RDC : entre discours politique et réalité économique, les chiffres relancent le débat
Lors de sa conférence de presse devant les médias nationaux et internationaux, le président de la République Félix Tshisekedi a défendu le bilan économique de son gouvernement, affirmant notamment que la RDC aurait désormais dépassé l’Éthiopie sur le plan économique. Une déclaration qui a immédiatement provoqué des réactions dans les milieux économiques, plusieurs analystes estimant que les statistiques des institutions financières internationales racontent une autre réalité.
Selon les données économiques relayées récemment par les institutions internationales, l’Éthiopie reste encore devant la RDC en matière de poids économique sur le continent africain. Le classement des principales économies africaines se présente ainsi : l’Égypte occupe la première place avec environ 2 570 milliards USD, suivie du Nigeria avec 2 420 milliards USD, puis de l’Afrique du Sud avec 1 070 milliards USD. L’Algérie arrive quatrième avec 941,5 milliards USD, devant l’Éthiopie qui totalise 558,9 milliards USD. Le Maroc suit avec 469,4 milliards USD, puis le Kenya avec 435,2 milliards USD, l’Angola avec 423,9 milliards USD, le Ghana avec 325,4 milliards USD et enfin la Tanzanie avec 320,9 milliards USD.
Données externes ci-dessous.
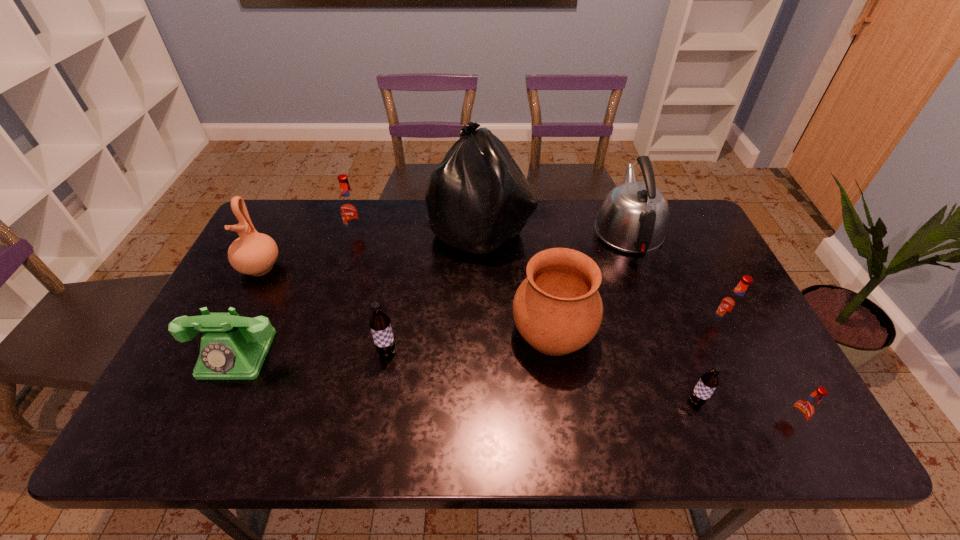
Locate an element on the screen. The image size is (960, 540). the tallest object is located at coordinates (477, 198).

Identify the location of kettle. The image size is (960, 540). (633, 218).

This screenshot has height=540, width=960. I want to click on the leftmost root beer, so click(350, 209).

Identify the location of the eighth object from right to left. coord(350,209).

Locate an element on the screen. This screenshot has height=540, width=960. the left pottery is located at coordinates (253, 253).

The image size is (960, 540). What are the coordinates of `the right pottery` in the screenshot? It's located at (557, 309).

Find the location of a particular element. the second root beer from left to right is located at coordinates (379, 323).

Find the location of a particular element. the seventh object from right to left is located at coordinates (379, 323).

Locate an element on the screen. the second biggest red root beer is located at coordinates (731, 306).

Locate an element on the screen. Image resolution: width=960 pixels, height=540 pixels. the second object from right to left is located at coordinates (731, 306).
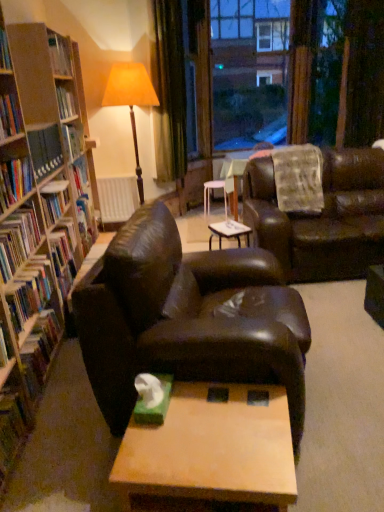
Locate an element on the screen. Image resolution: width=384 pixels, height=512 pixels. free spot above white matte radiator at center (from a real-world perspective) is located at coordinates (110, 175).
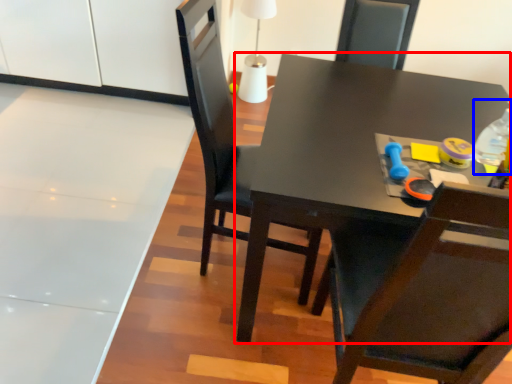
Question: Which of the following is the farthest to the observer, table (highlighted by a red box) or bottle (highlighted by a blue box)?

Choices:
 (A) table
 (B) bottle

Answer: (B)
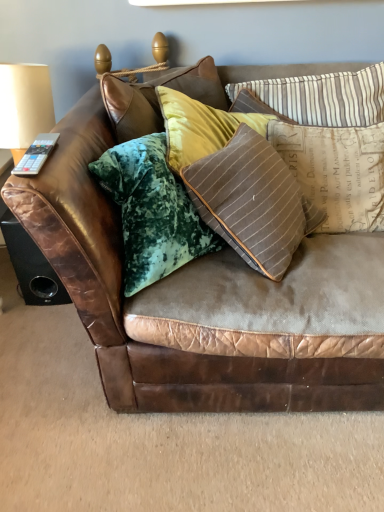
Question: Can you confirm if brown leather speaker at lower left is bigger than striped fabric pillow at upper right, placed as the first pillow when sorted from top to bottom?

Choices:
 (A) no
 (B) yes

Answer: (B)

Question: From a real-world perspective, is brown leather speaker at lower left located higher than striped fabric pillow at upper right, which appears as the second pillow when ordered from the bottom?

Choices:
 (A) yes
 (B) no

Answer: (B)

Question: Does brown leather speaker at lower left have a smaller size compared to striped fabric pillow at upper right, which appears as the second pillow when ordered from the bottom?

Choices:
 (A) yes
 (B) no

Answer: (B)

Question: Is brown leather speaker at lower left to the left of striped fabric pillow at upper right, which appears as the second pillow when ordered from the bottom, from the viewer's perspective?

Choices:
 (A) no
 (B) yes

Answer: (B)

Question: Is brown leather speaker at lower left closer to the viewer compared to striped fabric pillow at upper right, placed as the first pillow when sorted from top to bottom?

Choices:
 (A) yes
 (B) no

Answer: (B)

Question: Can you confirm if brown leather speaker at lower left is positioned to the right of striped fabric pillow at upper right, which appears as the second pillow when ordered from the bottom?

Choices:
 (A) yes
 (B) no

Answer: (B)

Question: Can you confirm if matte beige lampshade at upper left is bigger than brown leather couch at center?

Choices:
 (A) no
 (B) yes

Answer: (A)

Question: Does matte beige lampshade at upper left have a greater height compared to brown leather couch at center?

Choices:
 (A) no
 (B) yes

Answer: (A)

Question: Can you confirm if matte beige lampshade at upper left is wider than brown leather couch at center?

Choices:
 (A) no
 (B) yes

Answer: (A)

Question: Could you tell me if matte beige lampshade at upper left is facing brown leather couch at center?

Choices:
 (A) no
 (B) yes

Answer: (A)

Question: Is matte beige lampshade at upper left positioned behind brown leather couch at center?

Choices:
 (A) yes
 (B) no

Answer: (A)

Question: Does matte beige lampshade at upper left have a lesser width compared to brown leather couch at center?

Choices:
 (A) yes
 (B) no

Answer: (A)

Question: Is brown striped pillow at upper right, positioned as the first pillow in bottom-to-top order, to the right of brown leather speaker at lower left from the viewer's perspective?

Choices:
 (A) no
 (B) yes

Answer: (B)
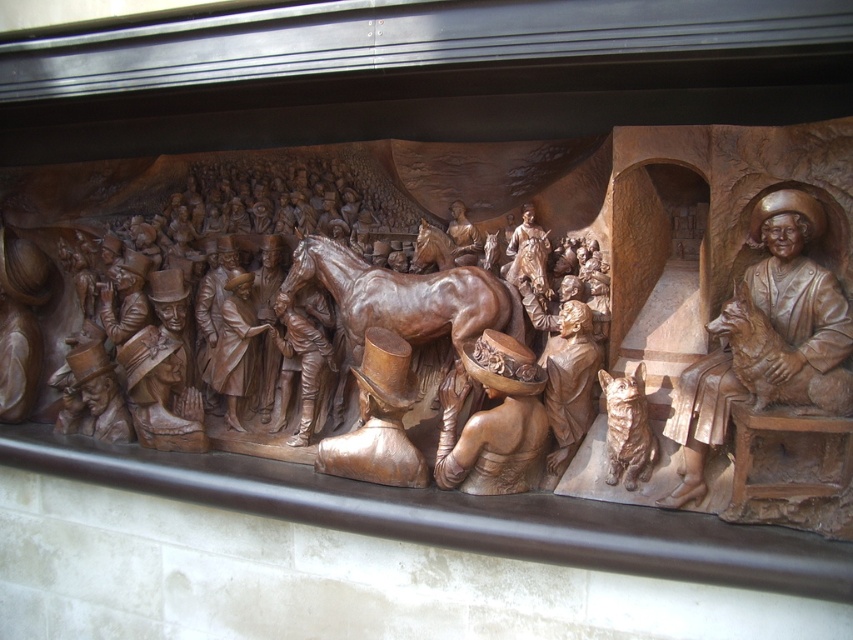
You are an art conservator examining the bronze relief sculpture. You notice the polished brown horse at center and the wooden hat at center. Which object appears closer to you in the relief?

The polished brown horse at center appears closer to you than the wooden hat at center because it is further to the viewer in the relief.

You are an art conservator examining the bronze relief sculpture. You need to locate the bronze statue of man with dog at right for restoration. Based on the coordinates provided, where exactly is this statue positioned on the relief?

The bronze statue of man with dog at right is located at point coordinates of [766,340].

Looking at the bronze relief sculpture, you notice the polished brown horse at center and the wooden hat at center. Which object is taller?

The polished brown horse at center is much taller than the wooden hat at center.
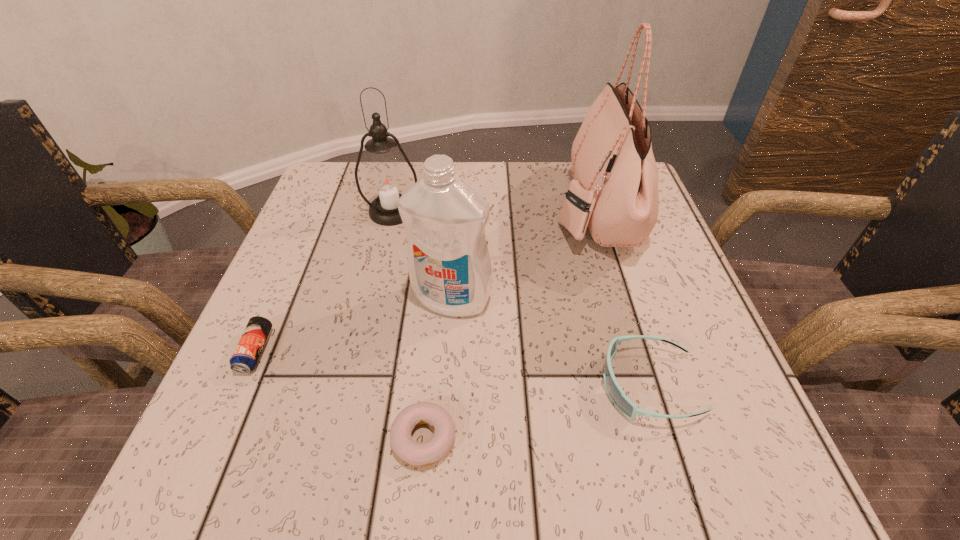
Where is `free spot between the goggles and the handbag`? This screenshot has width=960, height=540. free spot between the goggles and the handbag is located at coordinates (622, 297).

At what (x,y) coordinates should I click in order to perform the action: click on empty space that is in between the third shortest object and the doughnut. Please return your answer as a coordinate pair (x, y). Looking at the image, I should click on (537, 411).

Identify which object is the fifth closest to the second object from left to right. Please provide its 2D coordinates. Your answer should be formatted as a tuple, i.e. [(x, y)], where the tuple contains the x and y coordinates of a point satisfying the conditions above.

[(623, 403)]

At what (x,y) coordinates should I click in order to perform the action: click on the fifth closest object to the fifth object from right to left. Please return your answer as a coordinate pair (x, y). Image resolution: width=960 pixels, height=540 pixels. Looking at the image, I should click on (623, 403).

Identify the location of vacant space that satisfies the following two spatial constraints: 1. on the front side of the detergent; 2. on the right side of the oil lamp. (372, 299).

Locate an element on the screen. vacant space that satisfies the following two spatial constraints: 1. on the back side of the third farthest object; 2. on the left side of the doughnut is located at coordinates (437, 299).

I want to click on vacant space that satisfies the following two spatial constraints: 1. on the back side of the fourth nearest object; 2. on the left side of the doughnut, so click(x=437, y=299).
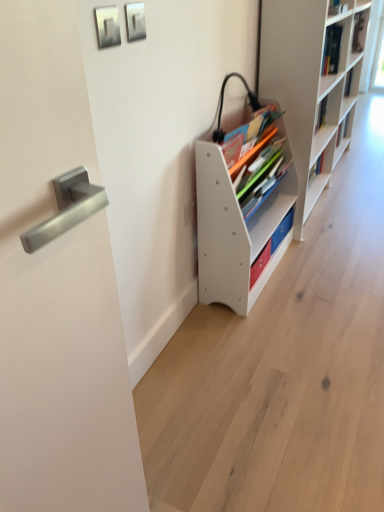
Question: Should I look upward or downward to see white plastic shelf at center, the 1th shelf viewed from the left?

Choices:
 (A) up
 (B) down

Answer: (A)

Question: Can you confirm if white plastic shelf at center, marked as the 2th shelf in a right-to-left arrangement, is positioned to the right of satin silver handle at left?

Choices:
 (A) no
 (B) yes

Answer: (B)

Question: From a real-world perspective, is white plastic shelf at center, marked as the 2th shelf in a right-to-left arrangement, positioned over satin silver handle at left based on gravity?

Choices:
 (A) no
 (B) yes

Answer: (A)

Question: Considering the relative sizes of white plastic shelf at center, marked as the 2th shelf in a right-to-left arrangement, and satin silver handle at left in the image provided, is white plastic shelf at center, marked as the 2th shelf in a right-to-left arrangement, thinner than satin silver handle at left?

Choices:
 (A) yes
 (B) no

Answer: (B)

Question: Considering the relative sizes of white plastic shelf at center, marked as the 2th shelf in a right-to-left arrangement, and satin silver handle at left in the image provided, is white plastic shelf at center, marked as the 2th shelf in a right-to-left arrangement, smaller than satin silver handle at left?

Choices:
 (A) yes
 (B) no

Answer: (B)

Question: Is white plastic shelf at center, marked as the 2th shelf in a right-to-left arrangement, at the left side of satin silver handle at left?

Choices:
 (A) yes
 (B) no

Answer: (B)

Question: Is white plastic shelf at center, marked as the 2th shelf in a right-to-left arrangement, bigger than satin silver handle at left?

Choices:
 (A) yes
 (B) no

Answer: (A)

Question: Can you see satin silver handle at left touching metallic silver picture frame at upper center, placed as the 2th picture frame when sorted from left to right?

Choices:
 (A) no
 (B) yes

Answer: (A)

Question: Is satin silver handle at left closer to camera compared to metallic silver picture frame at upper center, placed as the 2th picture frame when sorted from left to right?

Choices:
 (A) yes
 (B) no

Answer: (A)

Question: From the image's perspective, would you say satin silver handle at left is shown under metallic silver picture frame at upper center, placed as the 2th picture frame when sorted from left to right?

Choices:
 (A) no
 (B) yes

Answer: (B)

Question: Does satin silver handle at left have a smaller size compared to metallic silver picture frame at upper center, which is counted as the 1th picture frame, starting from the right?

Choices:
 (A) no
 (B) yes

Answer: (A)

Question: Can you confirm if satin silver handle at left is wider than metallic silver picture frame at upper center, placed as the 2th picture frame when sorted from left to right?

Choices:
 (A) no
 (B) yes

Answer: (B)

Question: Is satin silver handle at left oriented away from metallic silver picture frame at upper center, which is counted as the 1th picture frame, starting from the right?

Choices:
 (A) no
 (B) yes

Answer: (A)

Question: Is satin silver handle at left turned away from matte white bookshelf at center?

Choices:
 (A) no
 (B) yes

Answer: (A)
Dans ce classement, la RDC n’apparaît pas encore parmi les dix premières économies du continent, malgré l’importance stratégique de ses ressources naturelles. Selon plusieurs estimations économiques récentes, le PIB congolais reste encore largement inférieur à celui de l’Éthiopie. Pourtant, le pays possède certains des minerais les plus recherchés au monde, notamment le cuivre, le cobalt, le lithium et le coltan, qui jouent un rôle central dans l’économie mondiale de la transition énergétique.
Les économistes reconnaissent toutefois que certains indicateurs macroéconomiques congolais ont connu une amélioration ces dernières années. La croissance économique de la RDC a souvent dépassé les 6 % grâce au secteur minier et à l’augmentation des exportations. Cependant, cette croissance reste peu ressentie par une grande partie de la population. Le pays continue de faire face à un taux élevé de pauvreté, à un chômage important des jeunes, à des infrastructures insuffisantes ainsi qu’à une faible industrialisation. Pour de nombreux Congolais, les richesses minières du pays ne se traduisent toujours pas par une amélioration visible des conditions de vie.
Cette polémique relance ainsi le débat sur le décalage entre les discours politiques et les réalités économiques. Si la RDC dispose incontestablement d’un potentiel immense pouvant en faire l’une des plus grandes puissances économiques africaines dans les prochaines décennies, les chiffres actuels des institutions internationales ne confirment pas encore l’idée d’un dépassement de l’économie éthiopienne. Pour plusieurs observateurs, le véritable enjeu reste désormais de transformer la croissance minière en développement concret, en emplois durables et en amélioration réelle du quotidien des Congolais.